*** DATA FOR PROCESSING Section Begins ***

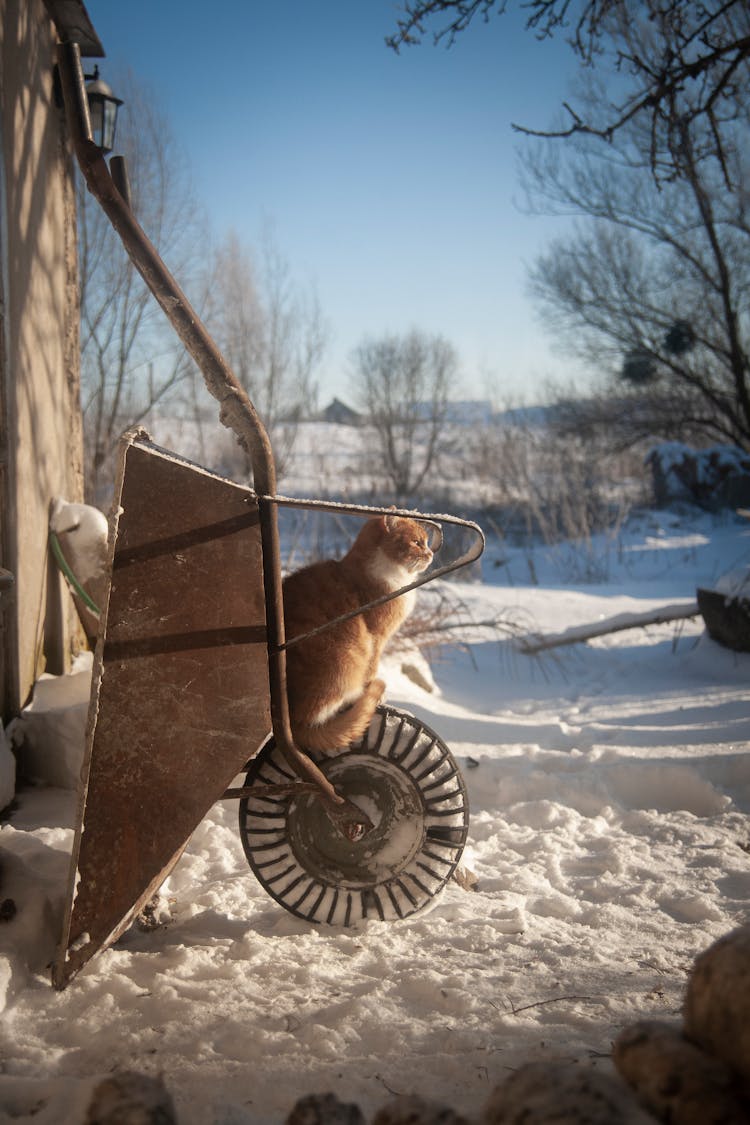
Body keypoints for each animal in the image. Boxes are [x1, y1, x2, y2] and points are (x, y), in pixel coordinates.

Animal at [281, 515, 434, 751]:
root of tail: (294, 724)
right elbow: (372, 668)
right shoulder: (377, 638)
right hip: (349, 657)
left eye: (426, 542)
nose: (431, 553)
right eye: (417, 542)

*** DATA FOR PROCESSING Section Ends ***

## EXERCISE GOAL:
The answer should consist only of the lines from the one with "right shoulder: (377, 638)" to the final line of the records above, retyped word for word.

## RESPONSE TO THIS EXERCISE:
right shoulder: (377, 638)
right hip: (349, 657)
left eye: (426, 542)
nose: (431, 553)
right eye: (417, 542)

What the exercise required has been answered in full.